» EXERCISE
Turn everything from the line containing "Which has a higher value, 20 or 30?" down to the end of the records into a Markdown table with the columns "Row" and "Line", leaving out blank lines and pictures.

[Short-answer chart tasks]
=== Begin Enclosure ===

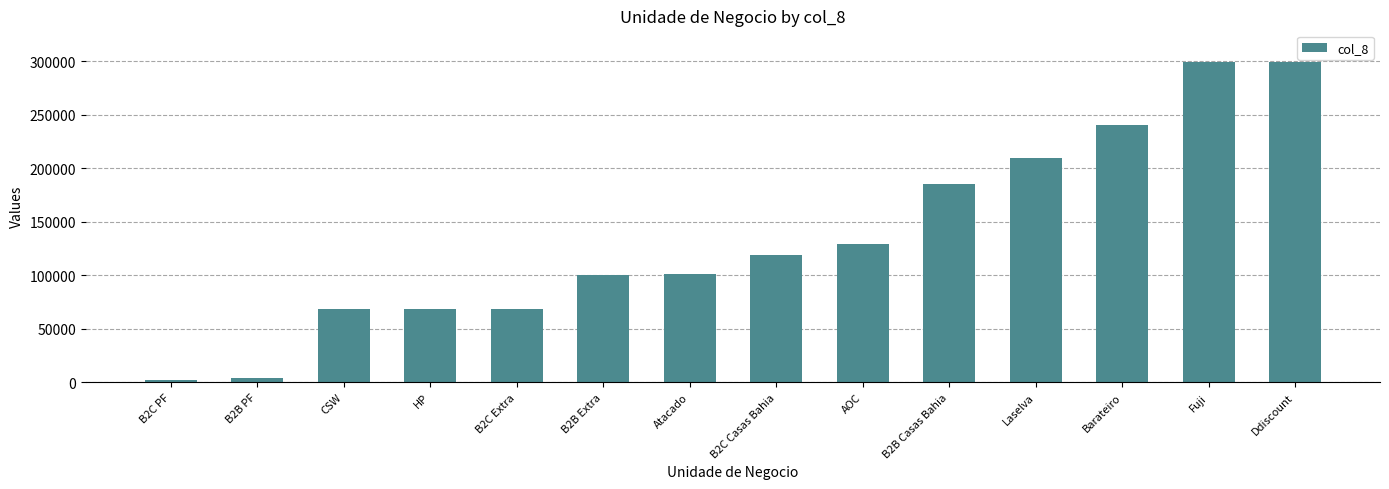

Are the bars horizontal?

No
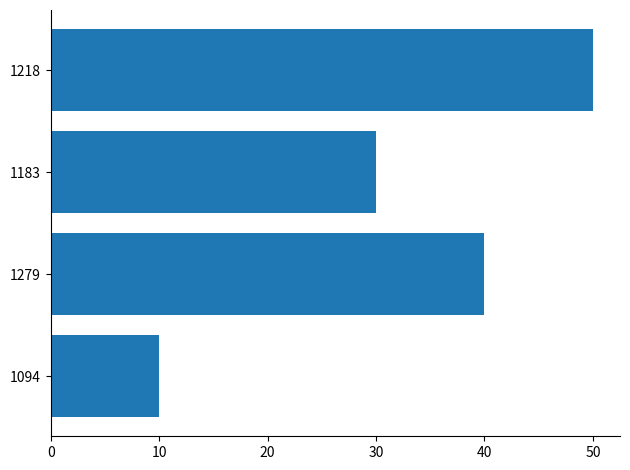

Which has a higher value, 20 or 30?

30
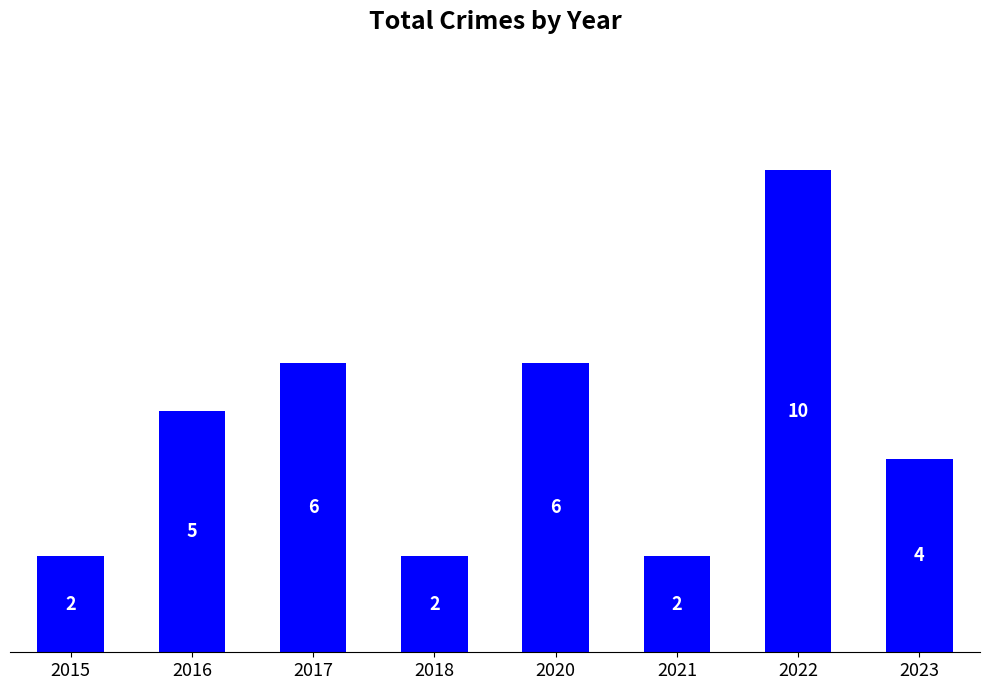

What is the difference between the values at 2023 and 2017?

2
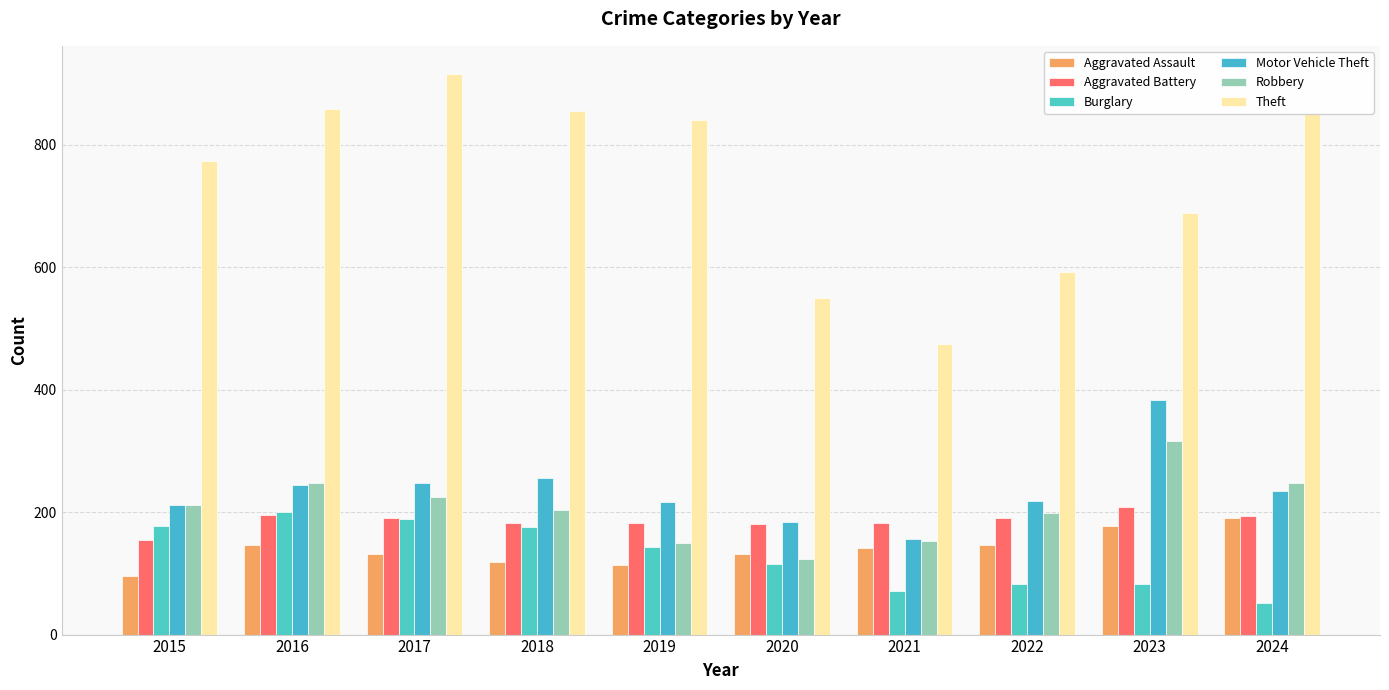

What is the approximate value of Burglary at 2018?

176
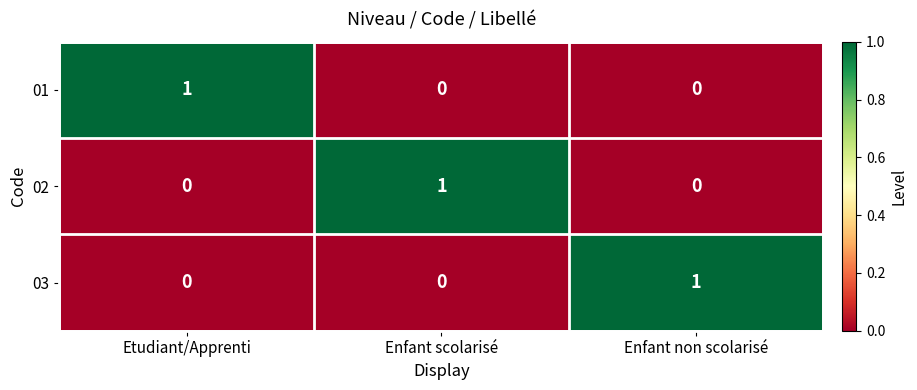

At how many categories does at least one series exceed 0?

3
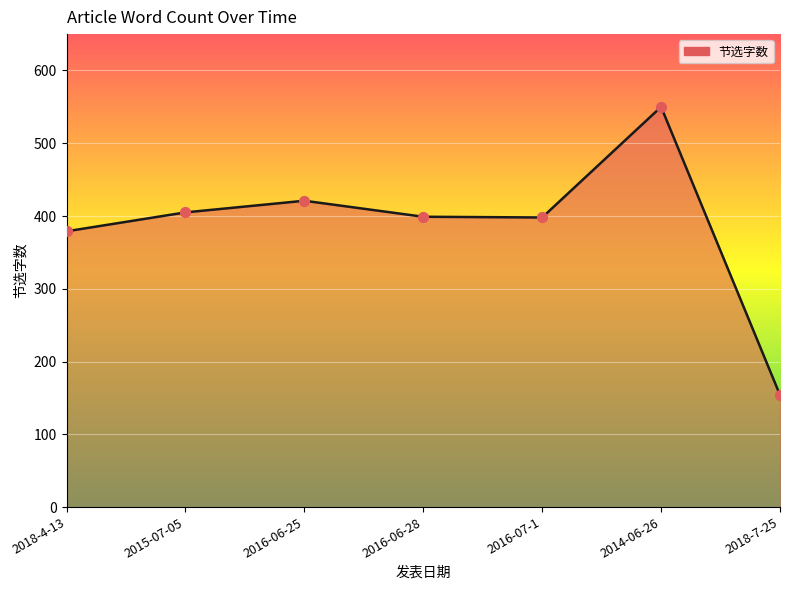

Between 2016-06-28 and 2014-06-26, which is larger?

2014-06-26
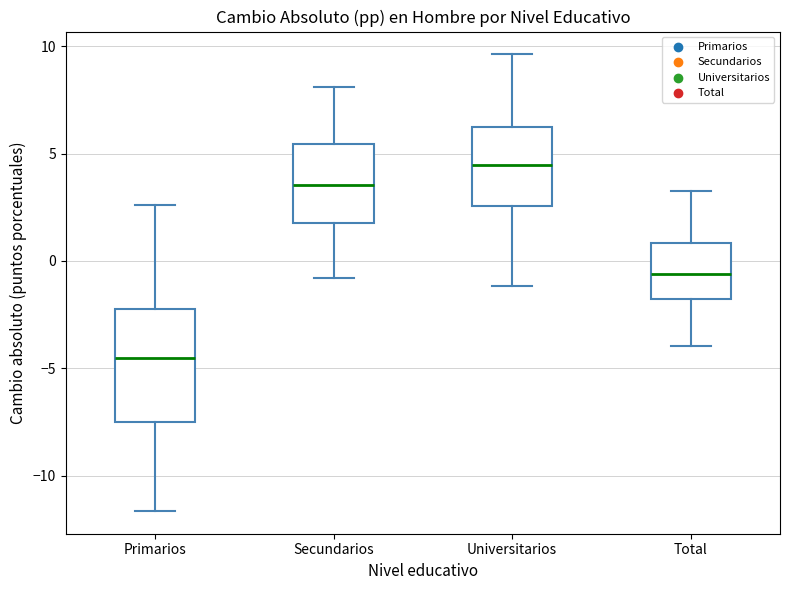

Which box is the tallest, from its lower edge to its upper edge?

Primarios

=== End Enclosure ===

» RESPONSE TO THE TASK
| Row | Line |
|---|---|
| 1 | Which has a higher value, 20 or 30? |
| 2 | 30 |
| 3 | What is the difference between the values at 2023 and 2017? |
| 4 | 2 |
| 5 | What is the approximate value of Burglary at 2018? |
| 6 | 176 |
| 7 | At how many categories does at least one series exceed 0? |
| 8 | 3 |
| 9 | Between 2016-06-28 and 2014-06-26, which is larger? |
| 10 | 2014-06-26 |
| 11 | Which box is the tallest, from its lower edge to its upper edge? |
| 12 | Primarios |